### Texto de origem
════════════════════

A denunciação da lide instaura relação processual acessória entre denunciante e denunciado, emprestando ao feito uma complexidade e uma dimensão que não condizem, em princípio, com o tempo razoável de um processo trabalhista. Afora a violação de princípio constitucional, inexistiria liame processual entre o autor e o litisdenunciado.

Tenho, portanto, que o processamento da denunciação da lide no processo trabalhista é prejudicial ao reclamante e contamina a celeridade processual, na medida em que torna mais demorada a satisfação do crédito supostamente devido ao trabalhador. No caso em tela, cabe ao ente público tomar as providências necessárias no Juízo Cível para responsabilização do administrador faltoso.

Rejeito a preliminar.

════════════════════

### Tarefa
Dê continuidade ao texto sobre a denunciação da lide no processo trabalhista a partir de onde ele termina.

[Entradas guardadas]

════════════════════

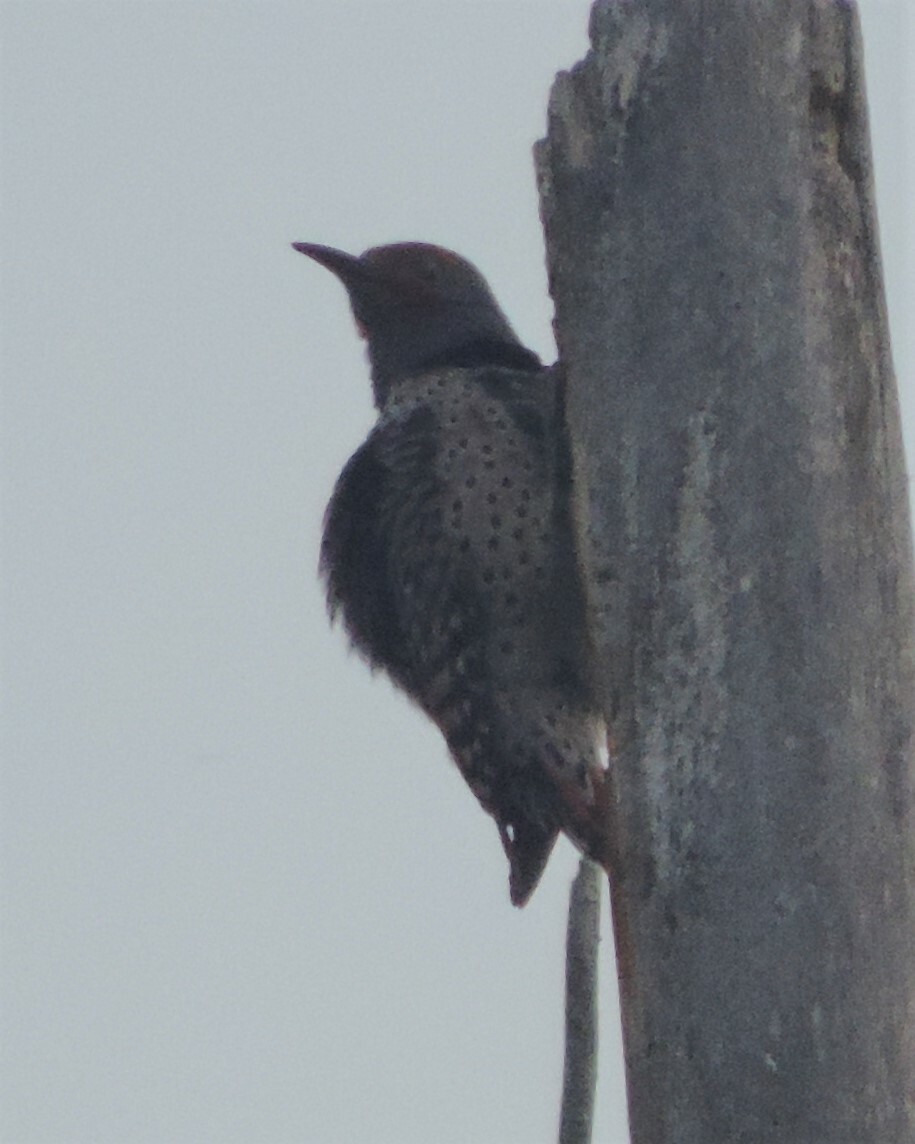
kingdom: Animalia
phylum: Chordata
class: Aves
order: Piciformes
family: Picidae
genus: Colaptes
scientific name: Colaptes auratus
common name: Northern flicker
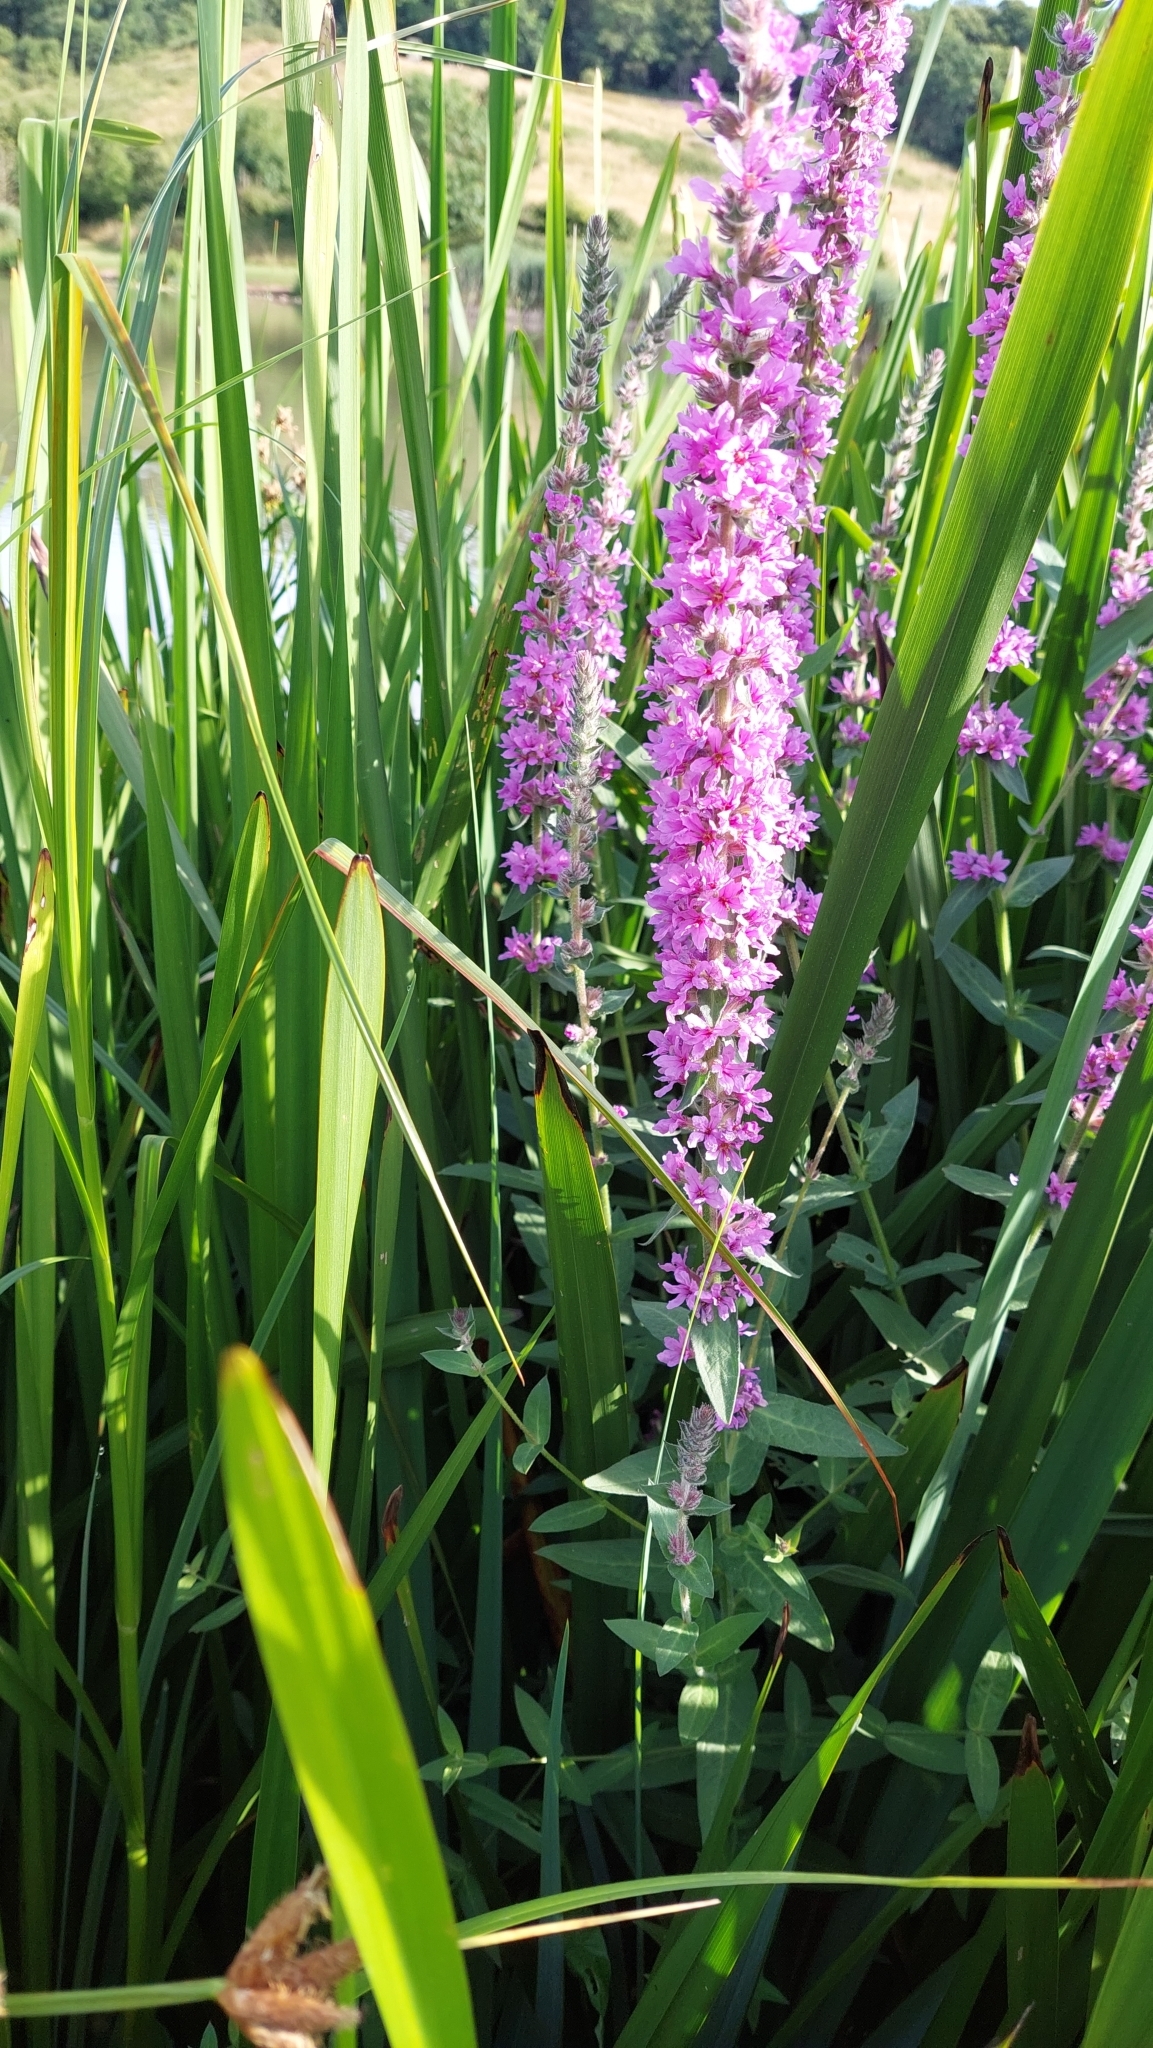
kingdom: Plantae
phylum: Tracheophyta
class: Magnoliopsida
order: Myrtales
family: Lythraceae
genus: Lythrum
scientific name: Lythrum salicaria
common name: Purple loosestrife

════════════════════

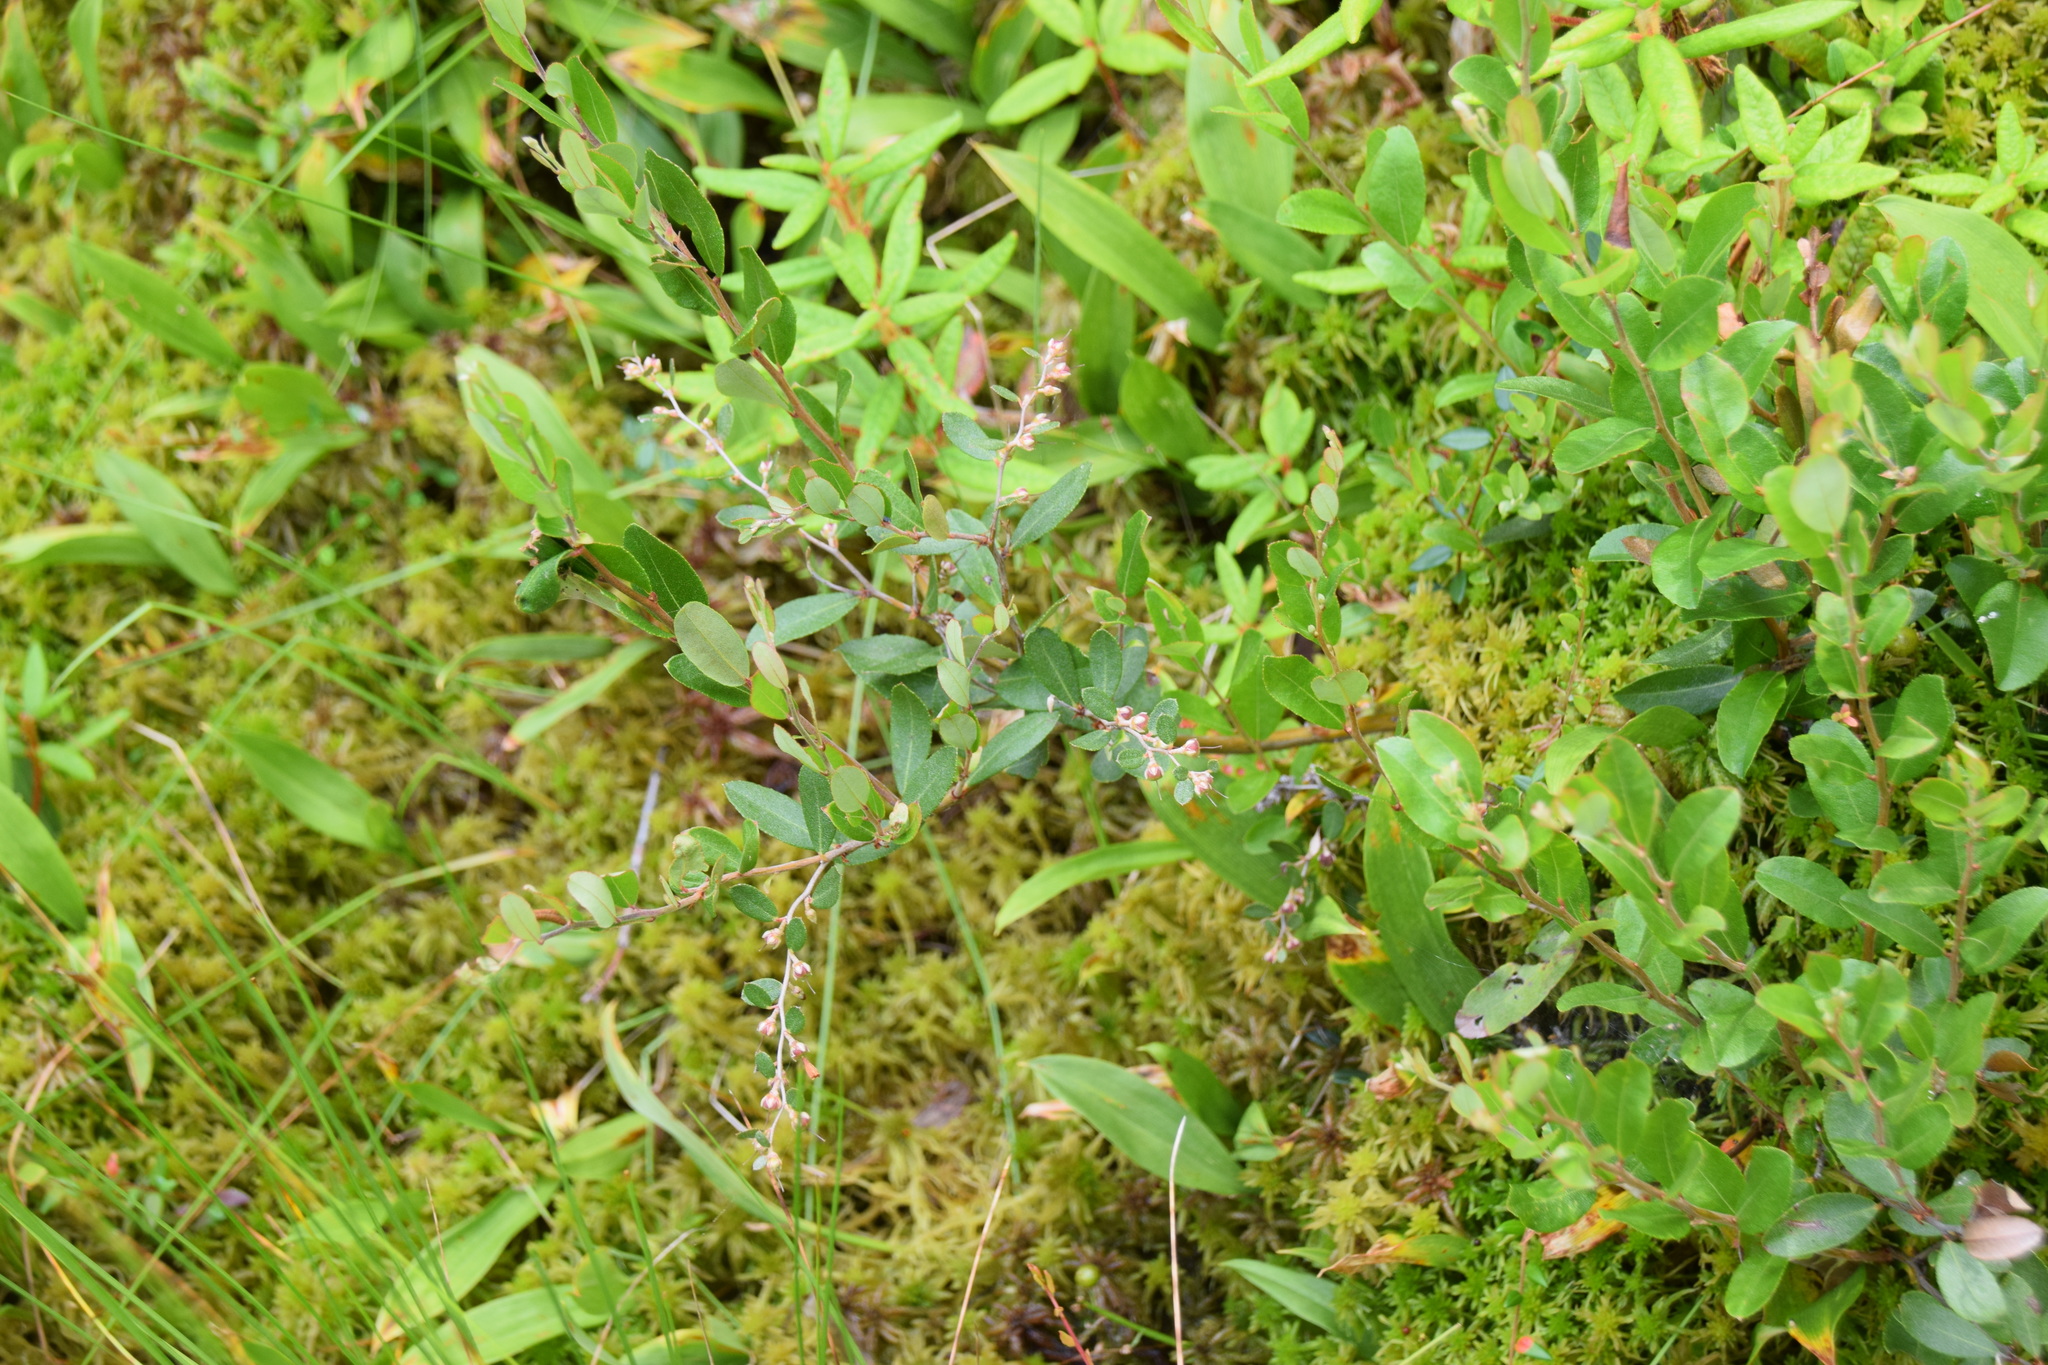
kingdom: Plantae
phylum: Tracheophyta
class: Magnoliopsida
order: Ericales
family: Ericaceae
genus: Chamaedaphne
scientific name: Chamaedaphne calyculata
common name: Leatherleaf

════════════════════

### Resposta
DA IMPUGNAÇÃO A SENTENÇA - DA EXCLUSÃO DA CONDENAÇÃO AO PAGAMENTO DO FGTS - DA VIOLAÇÃO A SÚMULA 363 DO TST

O Município recorrente opõe resistência ao entendimento sufragado pela instância primeira, que acatou a tese de nulidade contratual com restrições, através do presente recurso ordinário, aduzindo que, por tratar-se de contrato nulo, o autor não faz jus a qualquer parcela pleiteada.

Outrossim, sustenta que apesar de a Lei 8.039/90, em seu artigo 19-A estabelecer ser devido os depósitos fundiários, mesmo que declarada a nulidade contratual, seu conteúdo não se coaduna com o regramento constitucional não gera direito ao recolhimento do FGTS

Por fim, argumenta que caso devido os valores referentes aos depósitos do FGTS, estes devem ter como base de cálculo o salário mínimo e não a evolução salarial do obreiro.

Sem razão.

No que concerne aos efeitos da nulidade, matéria suscitada pelo recorrente, é forçoso admitir que, no direito do trabalho, a matéria há que ser tratada de modo distinto do que faz o direito civil, tendo em vista as peculiaridades da prestação laboral e a necessária proteção ao trabalho humano.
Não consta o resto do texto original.